Recorded data:
<<<<

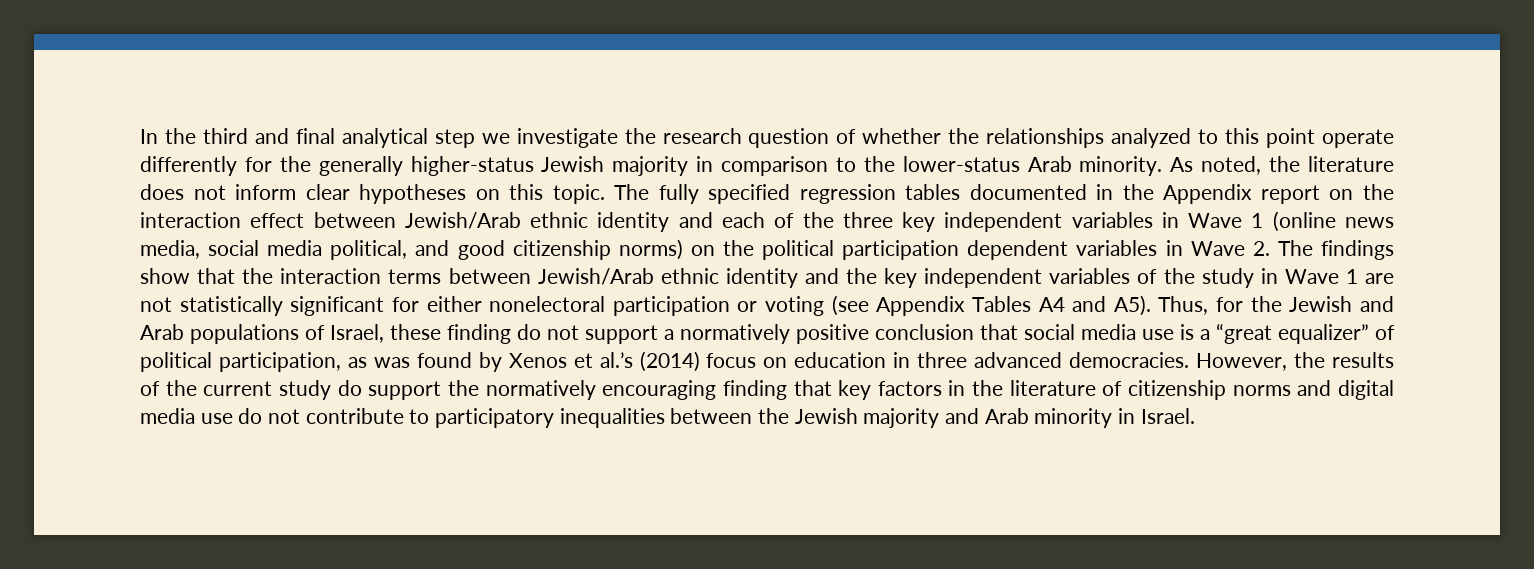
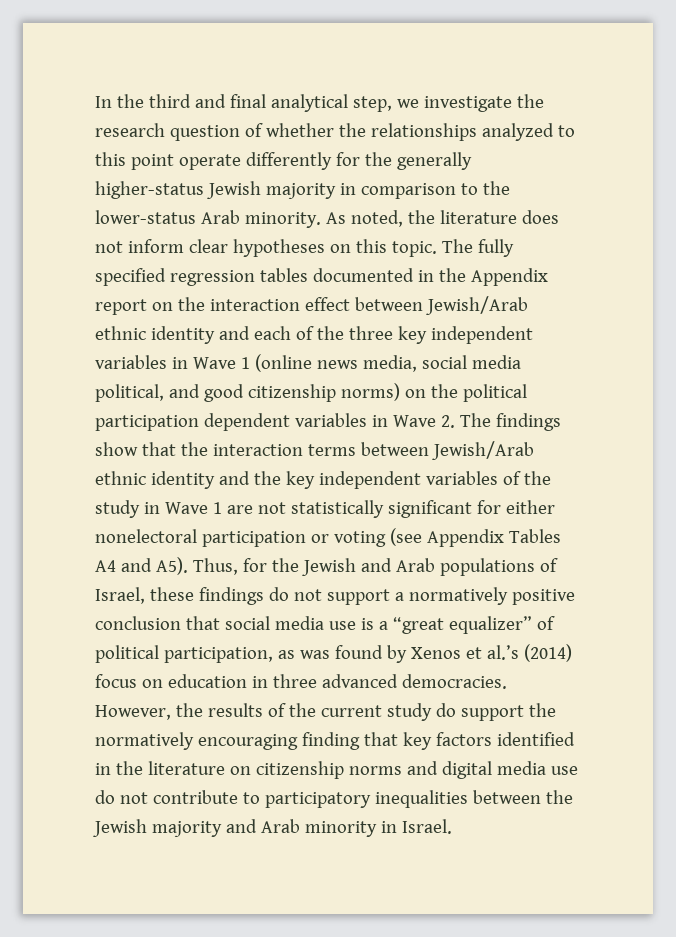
[434,129,475,148] step -> [352,96,392,112] step,
[447,324,511,344] finding -> [198,587,264,605] findings
(942, 388) none -> [496,732,575,746] identified
[1102,381,1123,396] of -> [229,766,251,775] on

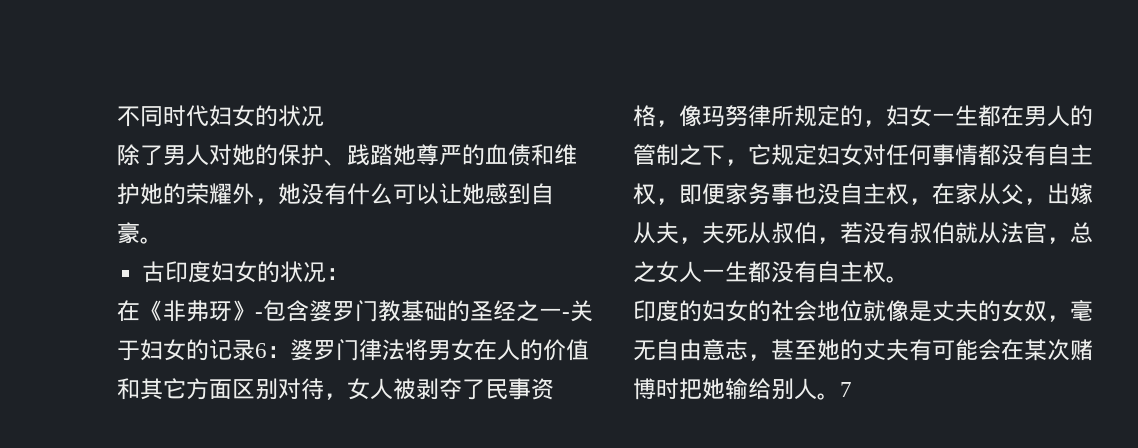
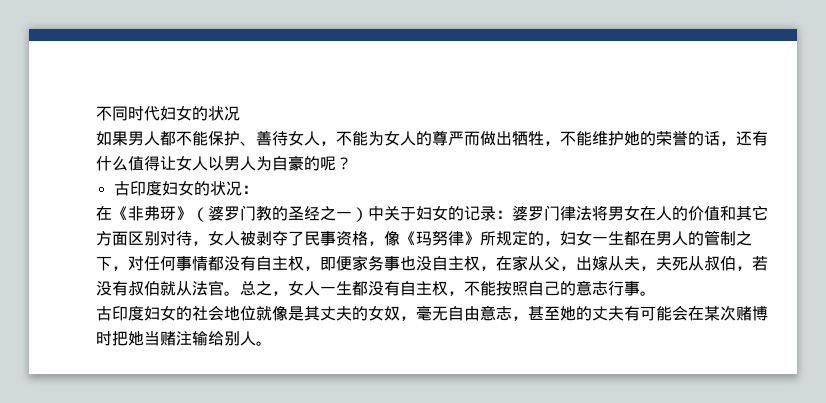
[117,144,577,166] [117,183,554,205] [117,222,163,244] 除了男人对她的保护、践踏她尊严的血债和维护她的荣耀外，她没有什么可以让她感到自豪。 -> [96,130,768,146] [96,156,352,171] 如果男人都不能保护、善待女人，不能为女人的尊严而做出牺牲，不能维护她的荣誉的话，还有什么值得让女人以男人为自豪的呢？
[255,300,309,322] -包含 -> [192,207,208,222] （
[401,300,447,322] 基础 -> (272, 213) none
[562,312,570,319] - -> [352,206,384,222] ）中
[255,343,267,358] 6 -> (496, 213) none
[702,105,771,127] 玛努律 -> [400,231,480,246] 《玛努律》
[748,144,863,166] 它规定妇女 -> (128, 268) none
[1047,222,1093,244] [633,261,656,283] ，总之 -> [224,281,288,296] 。总之，
[886,276,909,283] [633,300,702,322] 。 // 印度的 -> [448,280,656,296] [96,306,144,321] ，不能按照自己的意志行事。 // 古印度
(932, 311) none -> [304,306,320,321] 其
(725, 389) none -> [144,331,192,346] 当赌注
[840,382,852,397] 7 -> (272, 343) none

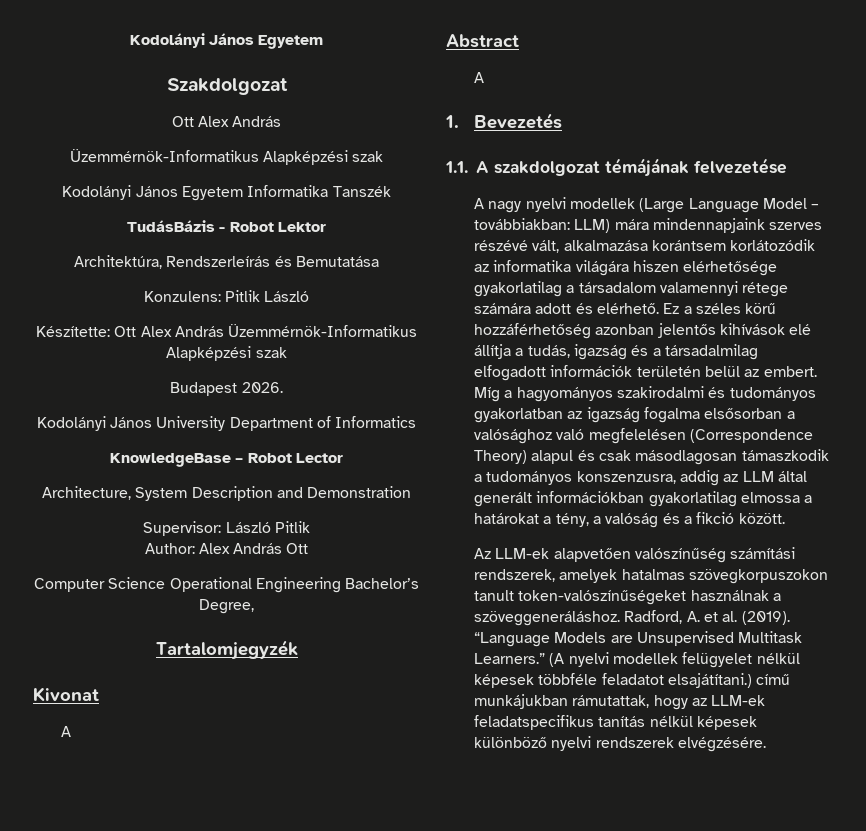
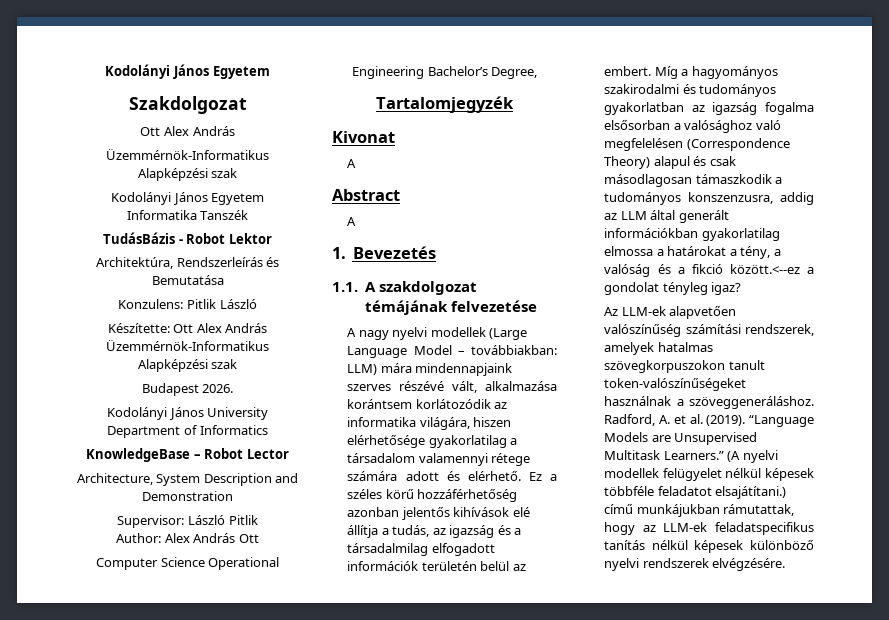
[575,260,629,276] világára -> [419,417,470,430] világára,
(570, 351) none -> [432,528,446,535] az
[738,513,785,524] között. -> [729,264,814,274] [604,282,742,295] között.<--ez a gondolat tényleg igaz?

>>>>

» PROBLEM
Leave out all pictures and output each line exactly, from the top of the records through the line that holds "[1102,381,1123,396] of ->".

» PROBLEM SOLUTION
[434,129,475,148] step -> [352,96,392,112] step,
[447,324,511,344] finding -> [198,587,264,605] findings
(942, 388) none -> [496,732,575,746] identified
[1102,381,1123,396] of -> [229,766,251,775] on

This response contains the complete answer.